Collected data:
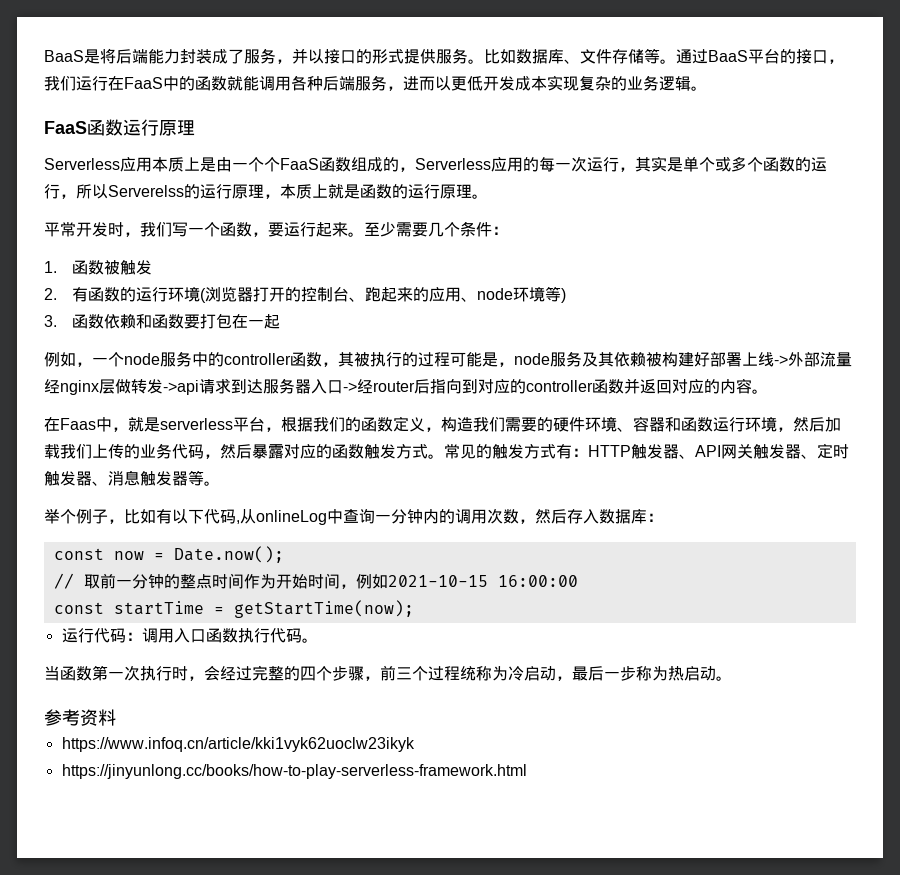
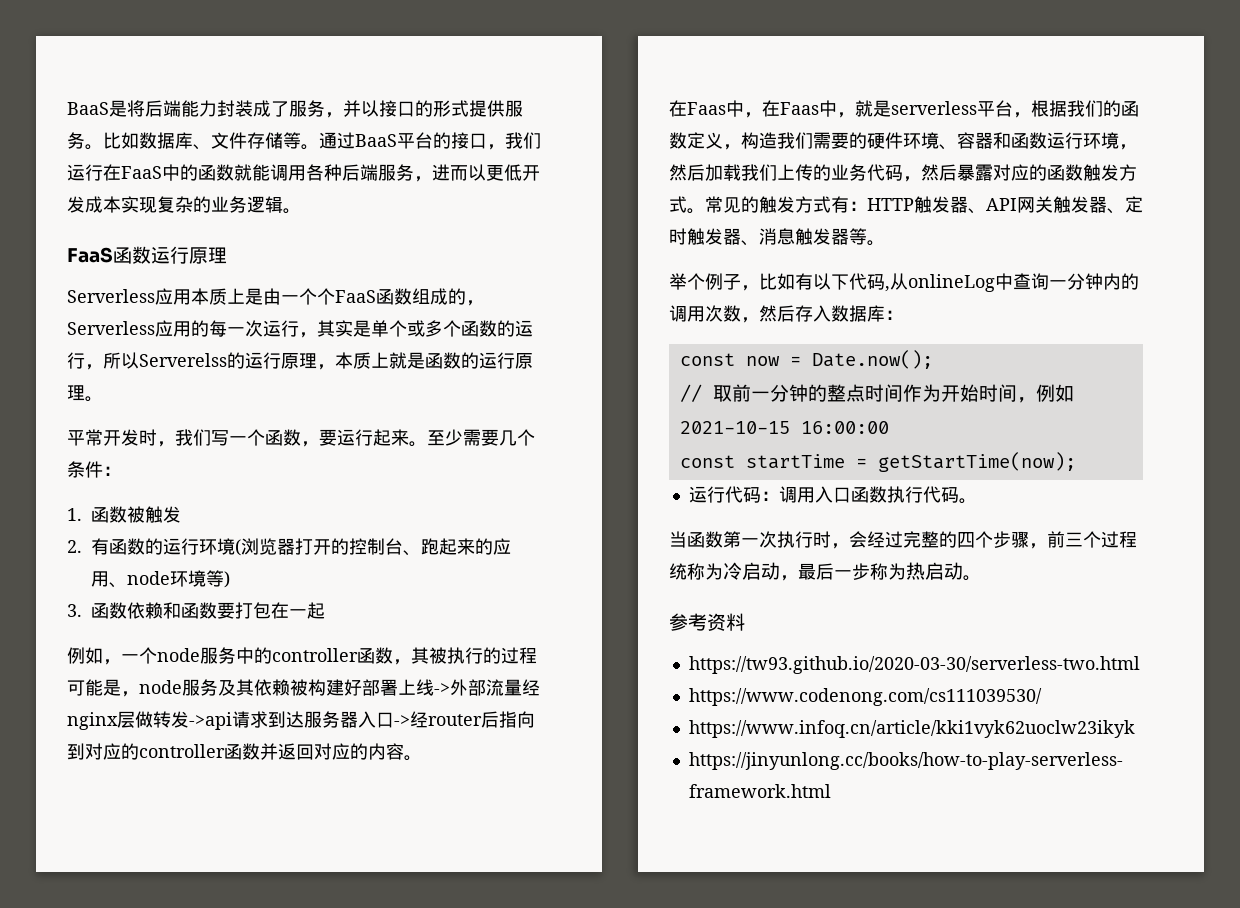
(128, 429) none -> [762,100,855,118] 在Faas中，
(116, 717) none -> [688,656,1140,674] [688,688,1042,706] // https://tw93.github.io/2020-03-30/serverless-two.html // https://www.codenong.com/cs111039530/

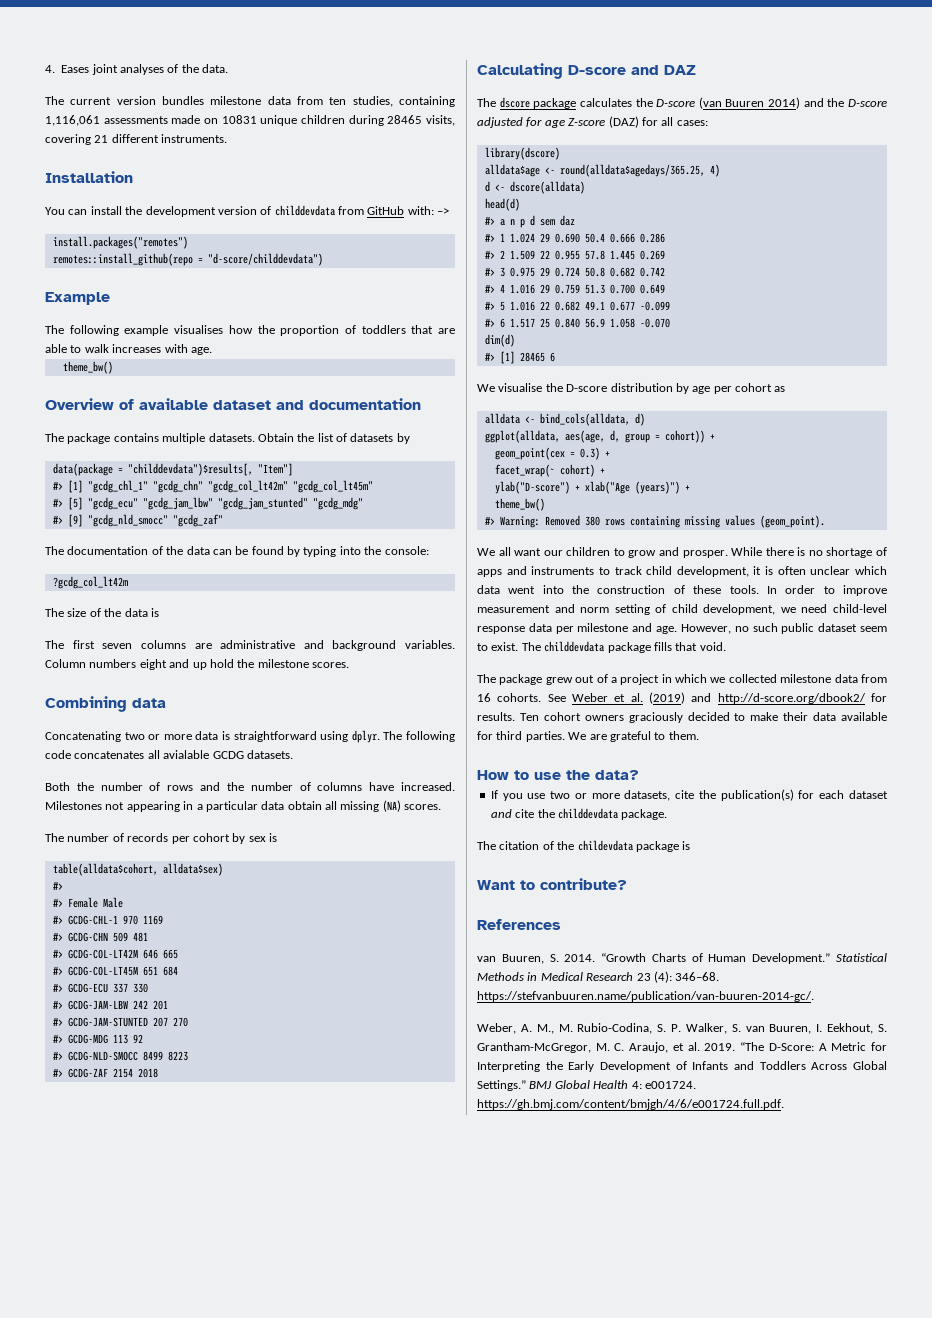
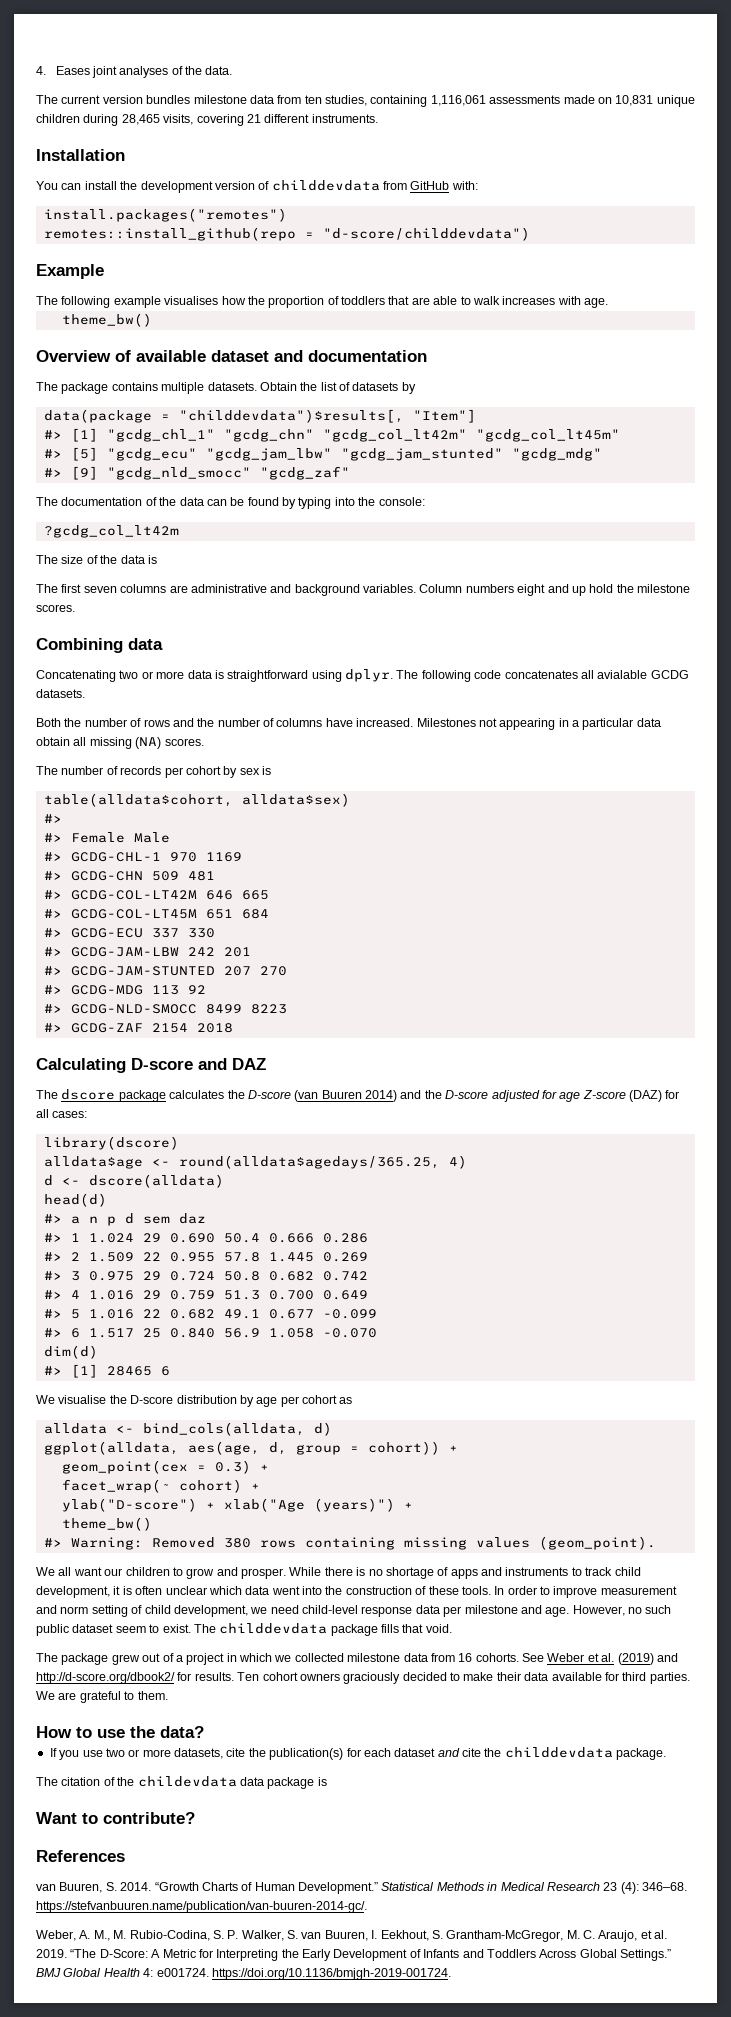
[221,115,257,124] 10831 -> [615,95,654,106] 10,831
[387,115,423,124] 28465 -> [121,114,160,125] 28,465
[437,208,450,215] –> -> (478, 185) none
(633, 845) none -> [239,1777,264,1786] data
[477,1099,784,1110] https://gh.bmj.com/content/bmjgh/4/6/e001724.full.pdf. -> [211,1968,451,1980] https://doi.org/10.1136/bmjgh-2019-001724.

| What is expected |
For the data above, state only how many lines include the word "none".

| Finished task |
4